• _ASSIGNMENT_
Set every record down verbatim and omit the pictures.

*** Opening of SUPPLIED DATA ***

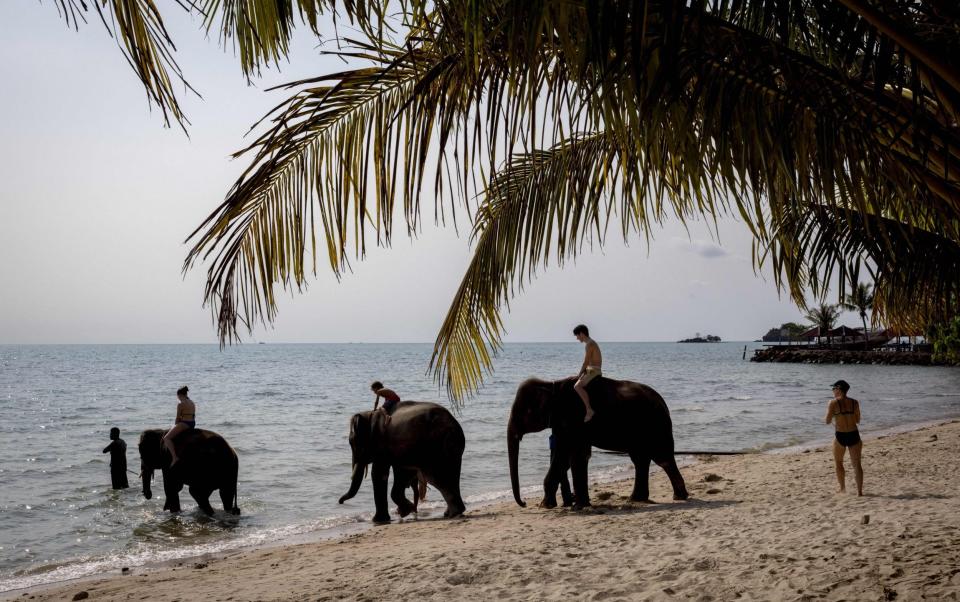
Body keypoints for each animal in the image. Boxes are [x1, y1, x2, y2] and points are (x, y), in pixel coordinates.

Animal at [506, 376, 688, 506]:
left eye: (524, 412)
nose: (524, 503)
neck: (552, 384)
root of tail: (664, 403)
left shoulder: (573, 419)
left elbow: (564, 455)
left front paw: (545, 505)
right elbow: (578, 455)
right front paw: (581, 504)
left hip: (656, 427)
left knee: (662, 458)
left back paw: (678, 497)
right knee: (640, 460)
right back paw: (637, 499)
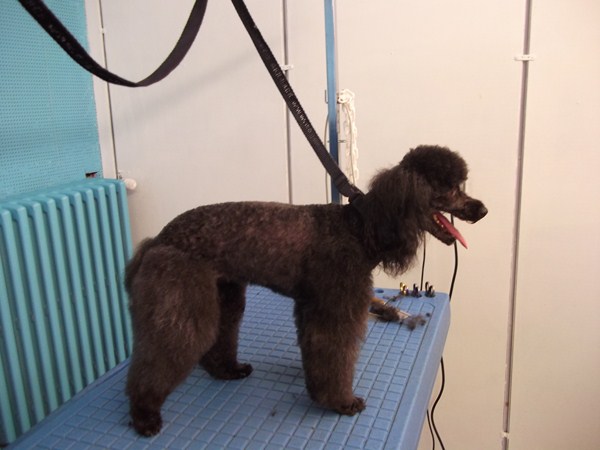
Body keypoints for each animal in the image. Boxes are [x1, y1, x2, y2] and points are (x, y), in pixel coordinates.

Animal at [124, 145, 487, 436]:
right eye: (449, 188)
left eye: (460, 185)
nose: (482, 209)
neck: (359, 229)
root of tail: (160, 238)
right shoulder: (336, 307)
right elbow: (336, 354)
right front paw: (340, 402)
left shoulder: (314, 306)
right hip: (181, 300)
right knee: (160, 356)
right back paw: (144, 415)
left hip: (225, 294)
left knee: (218, 338)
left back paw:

*** Close of SUPPLIED DATA ***

• _RESULT OF THE TASK_
Body keypoints for each animal in the image. Boxes are [x1, y1, x2, y2] and points are (x, y), in pixel coordinates.

Animal at [506, 376, 688, 506]:
left eye: (524, 412)
nose: (524, 503)
neck: (552, 384)
root of tail: (664, 403)
left shoulder: (573, 419)
left elbow: (564, 455)
left front paw: (545, 505)
right elbow: (578, 455)
right front paw: (581, 504)
left hip: (656, 427)
left knee: (662, 458)
left back paw: (678, 497)
right knee: (640, 460)
right back paw: (637, 499)
Body keypoints for each animal in the image. Boxes are [x1, y1, x2, y2] and points are (x, y), in pixel coordinates.

Animal at [124, 145, 487, 436]:
right eye: (449, 188)
left eye: (460, 185)
nose: (482, 209)
neck: (359, 229)
root of tail: (160, 238)
right shoulder: (336, 307)
right elbow: (336, 354)
right front paw: (340, 402)
left shoulder: (314, 306)
right hip: (181, 300)
right knee: (160, 356)
right back paw: (144, 415)
left hip: (225, 294)
left knee: (218, 338)
left back paw:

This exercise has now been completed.